Giacomo Rizzolattil and Laila Craighero. Dipartimento di Neuroscienze, Sezione di Fisiologia, via Volturno, 3, Universiti di Parma, 43100, Parma, Italy.
A category of stimuli of great importance for primates, humans in particular, is that formed by actions done by other individuals. If we want to survive, we must understand the actions of others. Furthermore, without action understanding, social organization is impossible. In the case of humans, there is another faculty that depends on the observation of others’ actions: imitation learning. Unlike most species, we are able to learn by imitation, and this faculty is at the basis of human culture. In this review we present data on a neurophysiological mechanism-the mirror-neuron mechanism-that appears to play a fundamental role in both action understanding and imitation. We describe first the functional properties of mirror neurons in monkeys. We review next the characteristics of the mirror-neuron system in humans. We stress, in particular, those properties specific to the human mirror-neuron system that might explain the human capacity to learn by imitation. We conclude by discussing the relationship between the mirror-neuron system and language.
Mirror neurons are a particular class of visuomotor neurons, originally discovered in area F5 of the monkey premotor cortex, that discharge both when the monkey does a particular action and when it observes another individual (monkey or human) doing a similar action (Di Pellegrino et al. 1992, Gallese et al. 1996, Rizzolatti et al. 1996a). A lateral view of the monkey brain showing the location of area F5 is presented in Figure 1 (see color insert). The aim of this review is to provide an updated account of the functional properties of the system formed by mirror neurons. The review is divided into four sections. In the first section we present the basic functional properties of mirror neurons in the monkey, and we discuss their functional roles in action understanding. In the second section, we present evidence that a mirror-neuron system similar to that of the monkey exists in humans. The third section shows that in humans, in addition to action understanding, the mirror-neuron system plays a fundamental role in action imitation. The last section is more speculative. We present there a theory of language evolution, and we discuss a series of data supporting the notion of a strict link between language and the mirror-neuron system (Rizzolatti & Arbib 1998).
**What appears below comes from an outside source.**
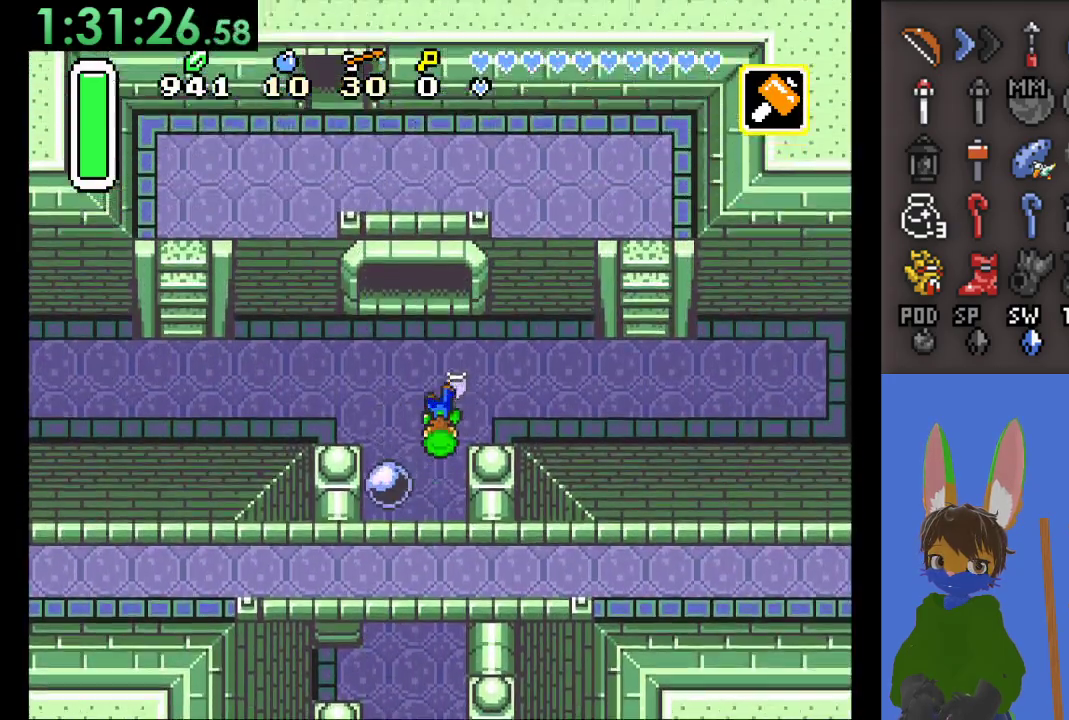
{"buttons": [], "left_stick": "left", "right_stick": "center", "events": [[167, "left_stick", "left"]]}
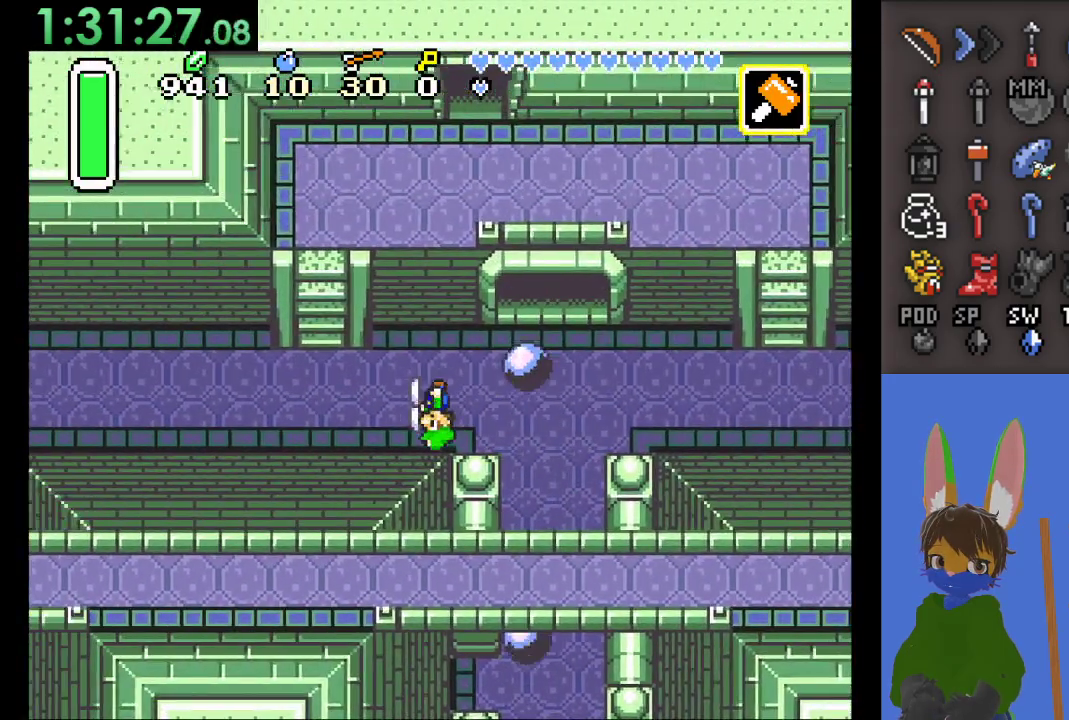
{"buttons": [], "left_stick": "up", "right_stick": "center", "events": [[433, "left_stick", "up"]]}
The Mirror-Neuron System. In Monkeys
F5 Mirror Neurons: Basic Properties
There are two classes of visuomotor neurons in monkey area F5: canonical neurons, which respond to the presentation of an object, and mirror neurons, which respond when the monkey sees object-directecd action (Rizzolatti & Luppino 2001). In orderto be triggered by visual stimuli, mirror neurons require an interaction between a biological effector (hand or mouth) and an object. The sight of an object alone, of an agent mimicking an action, or of an individual making intransitive (nonobjectdirected) gestures are all ineffective. The object significance for the monkey has no obvious influence on the mirror-neuron response. Grasping a piece of food or a geometric solid produces responses of the same intensity. Mirror neurons show a large degree of generalization. Presenting widely different visual stimuli, but which all represent the same action, is equally effective. For example, the same grasping mirror neuron that responds to a human hand grasping an object responds also when the grasping hand is that of a monkey. Similarly, the response is typically not affected if the action is done near or far from the monkey, in spite of the fact that the size of the observed hand is obviously different in the two conditions. It is also of little importance for neuron activation if the observed action is eventually rewarded. The discharge is of the same intensity if the experimenter grasps the food and gives it to the recorded monkey or to another monkey introduced in the experimental room. An important functional aspect of mirror neurons is the relation between their visual and motor properties. Virtually all mirror neurons show congruence between the visual actions they respond to and the motor responses they code. According to the type of congruence they exhibit, mirror neurons have been subdivided into «strictly congruent» and «broadly congruent» neurons (Gallese et al. 1996). Mirror neurons in which the effective observed and effective executed actions correspond in terms of goal (e.g., grasping) and means for reaching the goal (e.g., precision grip) have been classed as «strictly congruent.» They represent about one third of F5 mirror neurons. Mirror neurons that, in order to be triggered, do not require the observation of exactly the same action that they code motorically have been classed as «broadly congruent.» They represent about two thirds of F5 mirror neurons.